When “The Green Book” motion picture hit theaters last November, the knowledge and history of the real Green Book the one that was created for traveling African Americans to find safe places to eat, shop, and sleep  came to light.

With exhibits of the Green Book on display in places like the Thomas Cooper Library and documentaries about the Green Book filmed and created in places like the South Carolina State Museum, much of the Green Book’s history remains a vibrant part of the Midlands.

On the north side of Wayne Street in downtown Columbia, a two-story white clapboard house is nondescript except for the historical marker planted in the yard.

Reginald “Reggie” Scott lives in that house. Born in Virginia, he was a baby when he moved into the home owned by his aunt, Harriet Scott.

But this house located in Columbia’s Arsenal Hill neighborhood was more than just a home to the family. It was a Green Book home known then as the Harriet Cornwell Tourist Home, a place of respite for African-Americans from around the country.

“We had two kinds of travelers,” he said. “We had door travelers –  people coming in during the night – and we had school teachers who would rent rooms during the school year.”

At the time the house became a Green Book home, Harriet Scott was a teacher at Waverly School. She started opening her home to travelers and fellow teachers in 1940 and kept up her efforts until 1960.
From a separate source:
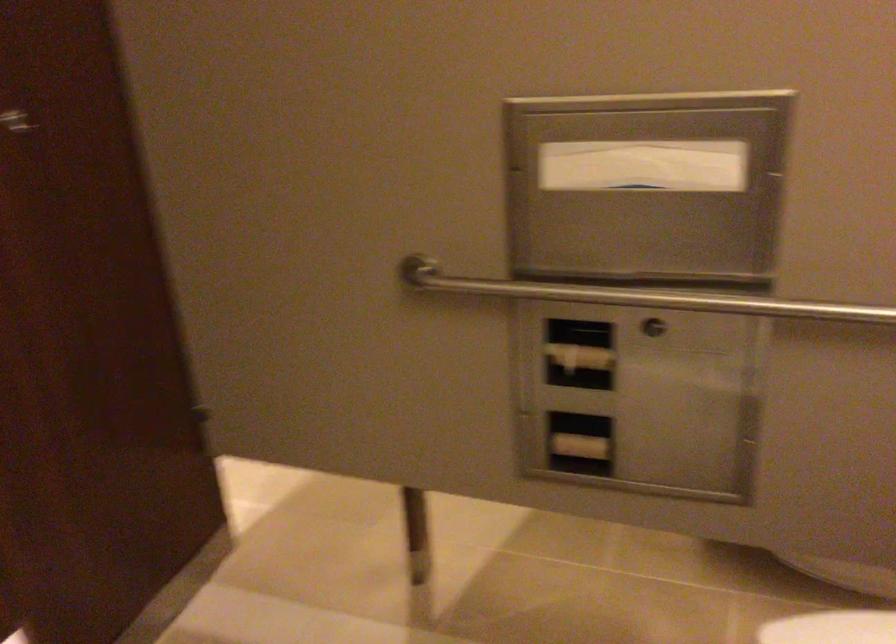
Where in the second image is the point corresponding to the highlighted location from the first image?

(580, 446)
Scott says the success of the Green Book was in the secrecy. He says if someone owned a home listed in the Green Book, no one in their community knew about it. Only those coming from out of town knew those locations.

And the children who grew up in Green Book homes, like Scott, definitely did not know that well-kept secret.

“I come back 50 years and they were like ‘Green Book, Green Book,’ I was like, what is that,” said Scott, a jazz musician and ex-convict who is has his own story to tell. Scott spent 32 years in prison for murder and is the subject of a documentary called “House of Saints” about the search for redemption and home.

Now, all these years later, Reggie still remembers the time his house became a home to so many not so long ago.

“It was great because there was so much love and respect,” Reggie said.

Reginald ‘Reggie’ Scott grew up in the Harriet Cornwell Tourist Home.